Ericsson doesn't expect meaningful network API revenue until 2025

  • Ericsson reported a $2.84B loss for Q3

  • US network sales have dropped

  • It has taken a $2.9B charge on its Vonage buy

Lots of operators, vendors, and trade bodies are talking up the value of network APIs in allowing developers and enterprises to develop new 5G applications.

So, trust Swedish sourpusses Ericsson to offer a somewhat gloomier take on the API lovefest on their third quarter earnings call Tuesday.

More specifically, the company CEO Börje Ekholm said he expected the early APIs to deliver "small revenues" through 2023 and 2024.

"I think the fair thing is to expect [meaningful API revenue] during 2025 in reality because we really need to get not only several operators involved, we need to get the industry and the developers to start using the APIs as well for this to scale, and it's hard for them — or actually impossible for them — to use it before we've gotten the operator community signed on to a similar type of solution," Ekholm stated.

APIs, however, are the least of Ericsson's concerns for its third quarter. The company announced a $2.9 billion impairment charge on its $6.2 billion acquisition of cloud platform provider Vonage, as well as a 60% drop in network sales in North America on the Wednesday before the earnings.

Ekholm said that Ericsson is investing in Vonage to grow the Global Network Platform (GNP), which will provide ample growth opportunities in the future and "position Ericsson to be a completely different company in a few years' time. That's really the underlying strategy behind the Vonage acquisition," he said.

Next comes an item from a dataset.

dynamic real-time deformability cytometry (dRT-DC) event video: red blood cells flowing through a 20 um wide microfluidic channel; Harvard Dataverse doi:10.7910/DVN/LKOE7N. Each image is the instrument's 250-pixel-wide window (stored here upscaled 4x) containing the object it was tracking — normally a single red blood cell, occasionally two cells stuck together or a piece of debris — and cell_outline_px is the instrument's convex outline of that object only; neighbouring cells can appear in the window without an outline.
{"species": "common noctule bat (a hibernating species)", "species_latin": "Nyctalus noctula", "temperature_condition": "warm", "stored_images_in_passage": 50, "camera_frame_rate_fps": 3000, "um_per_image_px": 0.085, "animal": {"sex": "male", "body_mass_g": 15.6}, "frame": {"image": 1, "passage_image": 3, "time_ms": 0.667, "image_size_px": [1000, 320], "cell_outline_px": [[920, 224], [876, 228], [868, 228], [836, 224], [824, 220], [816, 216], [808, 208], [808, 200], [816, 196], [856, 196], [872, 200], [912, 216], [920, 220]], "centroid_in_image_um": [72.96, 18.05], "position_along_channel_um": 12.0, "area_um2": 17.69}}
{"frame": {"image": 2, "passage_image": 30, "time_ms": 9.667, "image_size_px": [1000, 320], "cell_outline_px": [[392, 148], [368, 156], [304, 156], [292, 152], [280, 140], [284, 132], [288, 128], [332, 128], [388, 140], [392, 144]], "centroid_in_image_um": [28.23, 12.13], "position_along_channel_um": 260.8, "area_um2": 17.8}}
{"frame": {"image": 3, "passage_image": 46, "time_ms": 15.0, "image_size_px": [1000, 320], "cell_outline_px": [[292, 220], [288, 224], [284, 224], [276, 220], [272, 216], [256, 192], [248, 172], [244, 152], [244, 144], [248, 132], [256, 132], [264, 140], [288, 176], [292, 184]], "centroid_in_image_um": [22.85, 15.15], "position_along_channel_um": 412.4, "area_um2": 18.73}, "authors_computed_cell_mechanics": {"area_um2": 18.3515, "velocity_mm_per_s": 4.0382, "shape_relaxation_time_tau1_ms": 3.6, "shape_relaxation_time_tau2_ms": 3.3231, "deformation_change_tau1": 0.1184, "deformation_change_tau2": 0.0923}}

There are going to be some growing pains along the way though.

Ekholm noted that on the call that Ericsson had signed agreements with Telefonica to deploy its cloud radio access network (RAN) and Open RAN on "an industrial scale."

"We believe networks in the future are going to be much more open, and we're always better off leading that, and that's what we invest for. We see that working with leading customers, including the U.S. operators as well," the CEO stated.

Ericsson reported a loss of $2.84 billion for the third quarter, on revenue of $5.96 billion.

Ericsson's stock (NASDAQ: ERIC) was trading down 2.94% at $4.62 after the earnings call.